TASK DIRECTIONS — In the records below, turn the lines from the one with "genus: Ondatra" through the one with "common name: snerre-stængeltunge", both included, into a numbered list with blank lines left out. Give only those lines.

• • •

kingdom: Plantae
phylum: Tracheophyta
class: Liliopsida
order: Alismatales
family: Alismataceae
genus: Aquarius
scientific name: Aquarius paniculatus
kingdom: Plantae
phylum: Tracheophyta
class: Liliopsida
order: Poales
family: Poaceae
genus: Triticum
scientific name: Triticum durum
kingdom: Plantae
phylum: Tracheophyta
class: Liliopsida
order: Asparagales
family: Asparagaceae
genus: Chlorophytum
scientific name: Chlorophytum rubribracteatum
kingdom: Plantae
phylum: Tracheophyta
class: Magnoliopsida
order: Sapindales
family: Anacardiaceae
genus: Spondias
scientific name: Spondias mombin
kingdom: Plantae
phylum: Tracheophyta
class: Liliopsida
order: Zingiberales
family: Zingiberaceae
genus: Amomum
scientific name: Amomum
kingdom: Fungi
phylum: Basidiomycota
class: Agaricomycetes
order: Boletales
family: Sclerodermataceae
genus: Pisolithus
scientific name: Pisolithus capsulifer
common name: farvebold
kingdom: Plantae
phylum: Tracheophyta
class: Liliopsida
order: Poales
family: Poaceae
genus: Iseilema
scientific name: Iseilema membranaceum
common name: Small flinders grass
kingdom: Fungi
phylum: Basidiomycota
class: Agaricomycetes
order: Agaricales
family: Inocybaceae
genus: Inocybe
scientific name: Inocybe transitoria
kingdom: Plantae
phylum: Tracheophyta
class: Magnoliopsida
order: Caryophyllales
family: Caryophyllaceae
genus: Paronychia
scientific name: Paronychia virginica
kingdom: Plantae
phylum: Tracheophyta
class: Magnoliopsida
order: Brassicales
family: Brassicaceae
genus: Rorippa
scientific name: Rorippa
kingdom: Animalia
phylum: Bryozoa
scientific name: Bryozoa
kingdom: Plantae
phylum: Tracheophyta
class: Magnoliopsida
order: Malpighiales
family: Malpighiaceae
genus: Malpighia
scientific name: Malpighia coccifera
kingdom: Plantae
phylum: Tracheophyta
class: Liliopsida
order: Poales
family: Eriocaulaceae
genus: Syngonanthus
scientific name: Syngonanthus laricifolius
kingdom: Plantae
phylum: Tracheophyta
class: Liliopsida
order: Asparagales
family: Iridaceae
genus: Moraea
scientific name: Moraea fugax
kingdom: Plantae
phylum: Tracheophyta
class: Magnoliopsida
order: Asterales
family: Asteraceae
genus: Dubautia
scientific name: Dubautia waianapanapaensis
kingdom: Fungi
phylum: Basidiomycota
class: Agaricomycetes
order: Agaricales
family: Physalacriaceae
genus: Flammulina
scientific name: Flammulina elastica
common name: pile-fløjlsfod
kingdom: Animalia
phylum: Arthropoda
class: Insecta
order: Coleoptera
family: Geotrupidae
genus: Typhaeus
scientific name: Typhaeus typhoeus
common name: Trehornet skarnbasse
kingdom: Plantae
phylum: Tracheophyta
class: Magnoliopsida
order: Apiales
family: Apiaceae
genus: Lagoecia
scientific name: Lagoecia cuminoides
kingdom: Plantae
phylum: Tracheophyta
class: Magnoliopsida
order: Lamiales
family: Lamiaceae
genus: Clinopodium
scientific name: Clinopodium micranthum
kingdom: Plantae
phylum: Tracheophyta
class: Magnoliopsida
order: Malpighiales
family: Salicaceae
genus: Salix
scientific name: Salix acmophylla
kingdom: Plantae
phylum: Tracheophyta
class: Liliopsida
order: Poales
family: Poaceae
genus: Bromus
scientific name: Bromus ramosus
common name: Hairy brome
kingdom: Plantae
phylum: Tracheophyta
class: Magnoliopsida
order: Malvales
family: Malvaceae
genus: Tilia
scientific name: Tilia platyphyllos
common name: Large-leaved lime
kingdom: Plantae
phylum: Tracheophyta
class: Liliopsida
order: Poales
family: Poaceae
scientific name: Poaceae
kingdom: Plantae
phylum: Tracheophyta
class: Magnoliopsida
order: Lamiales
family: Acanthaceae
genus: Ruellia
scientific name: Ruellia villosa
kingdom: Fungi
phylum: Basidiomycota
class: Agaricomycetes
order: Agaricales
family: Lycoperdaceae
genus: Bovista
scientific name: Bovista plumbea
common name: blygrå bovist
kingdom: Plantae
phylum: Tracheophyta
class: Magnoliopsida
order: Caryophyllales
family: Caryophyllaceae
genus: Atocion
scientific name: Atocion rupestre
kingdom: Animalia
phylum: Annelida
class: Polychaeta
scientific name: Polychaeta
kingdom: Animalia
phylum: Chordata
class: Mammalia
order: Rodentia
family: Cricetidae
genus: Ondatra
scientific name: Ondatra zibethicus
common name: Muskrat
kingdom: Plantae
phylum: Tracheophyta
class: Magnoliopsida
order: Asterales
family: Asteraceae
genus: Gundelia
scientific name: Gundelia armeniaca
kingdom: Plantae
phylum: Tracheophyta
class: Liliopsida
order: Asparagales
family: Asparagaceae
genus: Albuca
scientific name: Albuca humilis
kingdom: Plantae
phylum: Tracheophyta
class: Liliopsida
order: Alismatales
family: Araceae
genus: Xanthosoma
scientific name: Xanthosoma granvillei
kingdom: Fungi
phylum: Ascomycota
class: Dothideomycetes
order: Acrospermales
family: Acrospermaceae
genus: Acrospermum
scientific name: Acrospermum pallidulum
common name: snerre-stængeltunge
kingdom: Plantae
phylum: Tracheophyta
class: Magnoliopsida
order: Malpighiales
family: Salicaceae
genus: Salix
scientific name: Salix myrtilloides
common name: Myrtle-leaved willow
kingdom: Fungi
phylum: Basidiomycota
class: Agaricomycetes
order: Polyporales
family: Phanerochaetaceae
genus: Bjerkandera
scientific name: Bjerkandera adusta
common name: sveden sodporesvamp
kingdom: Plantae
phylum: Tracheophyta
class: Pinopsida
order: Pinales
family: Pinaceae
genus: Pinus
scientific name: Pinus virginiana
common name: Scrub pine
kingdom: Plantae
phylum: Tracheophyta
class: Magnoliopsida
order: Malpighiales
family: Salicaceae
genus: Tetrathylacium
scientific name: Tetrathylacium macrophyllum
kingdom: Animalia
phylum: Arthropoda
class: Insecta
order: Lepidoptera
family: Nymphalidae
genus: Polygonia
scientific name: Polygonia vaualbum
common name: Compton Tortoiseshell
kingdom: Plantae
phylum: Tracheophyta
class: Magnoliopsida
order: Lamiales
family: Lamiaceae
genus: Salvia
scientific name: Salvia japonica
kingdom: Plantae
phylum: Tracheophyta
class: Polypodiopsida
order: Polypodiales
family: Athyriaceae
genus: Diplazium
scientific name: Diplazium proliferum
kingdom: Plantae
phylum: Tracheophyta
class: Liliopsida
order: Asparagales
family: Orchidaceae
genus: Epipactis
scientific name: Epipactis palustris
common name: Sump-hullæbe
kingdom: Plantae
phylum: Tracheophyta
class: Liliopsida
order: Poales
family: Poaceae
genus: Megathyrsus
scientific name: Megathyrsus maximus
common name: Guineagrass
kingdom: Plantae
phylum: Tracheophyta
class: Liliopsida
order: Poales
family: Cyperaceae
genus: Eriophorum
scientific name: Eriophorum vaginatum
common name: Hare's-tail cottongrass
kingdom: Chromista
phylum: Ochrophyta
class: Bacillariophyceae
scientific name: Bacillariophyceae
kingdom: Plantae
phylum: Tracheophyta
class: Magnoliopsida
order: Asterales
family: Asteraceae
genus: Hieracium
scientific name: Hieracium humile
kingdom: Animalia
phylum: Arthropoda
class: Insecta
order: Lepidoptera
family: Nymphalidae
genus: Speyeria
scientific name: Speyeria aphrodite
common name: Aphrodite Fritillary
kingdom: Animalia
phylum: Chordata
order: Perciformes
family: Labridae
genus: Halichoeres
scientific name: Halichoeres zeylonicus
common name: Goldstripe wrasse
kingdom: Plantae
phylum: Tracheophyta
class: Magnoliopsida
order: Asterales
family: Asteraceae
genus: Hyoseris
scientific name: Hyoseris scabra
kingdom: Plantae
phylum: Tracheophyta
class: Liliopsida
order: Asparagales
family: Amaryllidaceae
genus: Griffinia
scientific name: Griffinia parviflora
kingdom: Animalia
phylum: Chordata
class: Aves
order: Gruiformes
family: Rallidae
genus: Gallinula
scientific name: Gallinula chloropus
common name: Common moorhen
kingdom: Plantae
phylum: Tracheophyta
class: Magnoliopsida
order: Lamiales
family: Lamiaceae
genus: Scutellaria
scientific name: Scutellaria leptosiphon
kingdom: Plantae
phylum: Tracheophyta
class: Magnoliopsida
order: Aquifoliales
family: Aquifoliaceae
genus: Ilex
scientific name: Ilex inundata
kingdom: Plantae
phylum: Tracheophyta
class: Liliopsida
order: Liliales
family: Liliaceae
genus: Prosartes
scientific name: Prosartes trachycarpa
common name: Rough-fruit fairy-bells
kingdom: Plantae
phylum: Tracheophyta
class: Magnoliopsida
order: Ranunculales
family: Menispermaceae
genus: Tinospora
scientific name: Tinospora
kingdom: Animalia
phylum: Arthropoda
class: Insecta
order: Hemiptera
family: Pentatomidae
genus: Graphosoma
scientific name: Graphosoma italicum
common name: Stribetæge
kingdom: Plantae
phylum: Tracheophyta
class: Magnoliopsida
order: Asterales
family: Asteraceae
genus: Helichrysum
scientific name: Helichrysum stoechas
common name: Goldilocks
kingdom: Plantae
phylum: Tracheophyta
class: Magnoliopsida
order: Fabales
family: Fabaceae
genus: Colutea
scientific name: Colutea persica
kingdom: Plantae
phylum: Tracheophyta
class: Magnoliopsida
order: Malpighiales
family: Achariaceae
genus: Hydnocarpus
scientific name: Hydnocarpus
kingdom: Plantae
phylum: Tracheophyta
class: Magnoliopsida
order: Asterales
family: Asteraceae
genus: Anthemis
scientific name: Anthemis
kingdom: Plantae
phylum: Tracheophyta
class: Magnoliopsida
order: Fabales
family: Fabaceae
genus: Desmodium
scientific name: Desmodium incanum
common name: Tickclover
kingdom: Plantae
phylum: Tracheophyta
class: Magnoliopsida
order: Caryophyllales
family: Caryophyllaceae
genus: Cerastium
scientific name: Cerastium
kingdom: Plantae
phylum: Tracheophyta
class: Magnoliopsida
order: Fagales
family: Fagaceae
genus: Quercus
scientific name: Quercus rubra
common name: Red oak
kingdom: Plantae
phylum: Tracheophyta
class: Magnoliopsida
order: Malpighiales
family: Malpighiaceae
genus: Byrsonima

• • •

EXERCISE RESPONSE —
1. genus: Ondatra
2. scientific name: Ondatra zibethicus
3. common name: Muskrat
4. kingdom: Plantae
5. phylum: Tracheophyta
6. class: Magnoliopsida
7. order: Asterales
8. family: Asteraceae
9. genus: Gundelia
10. scientific name: Gundelia armeniaca
11. kingdom: Plantae
12. phylum: Tracheophyta
13. class: Liliopsida
14. order: Asparagales
15. family: Asparagaceae
16. genus: Albuca
17. scientific name: Albuca humilis
18. kingdom: Plantae
19. phylum: Tracheophyta
20. class: Liliopsida
21. order: Alismatales
22. family: Araceae
23. genus: Xanthosoma
24. scientific name: Xanthosoma granvillei
25. kingdom: Fungi
26. phylum: Ascomycota
27. class: Dothideomycetes
28. order: Acrospermales
29. family: Acrospermaceae
30. genus: Acrospermum
31. scientific name: Acrospermum pallidulum
32. common name: snerre-stængeltunge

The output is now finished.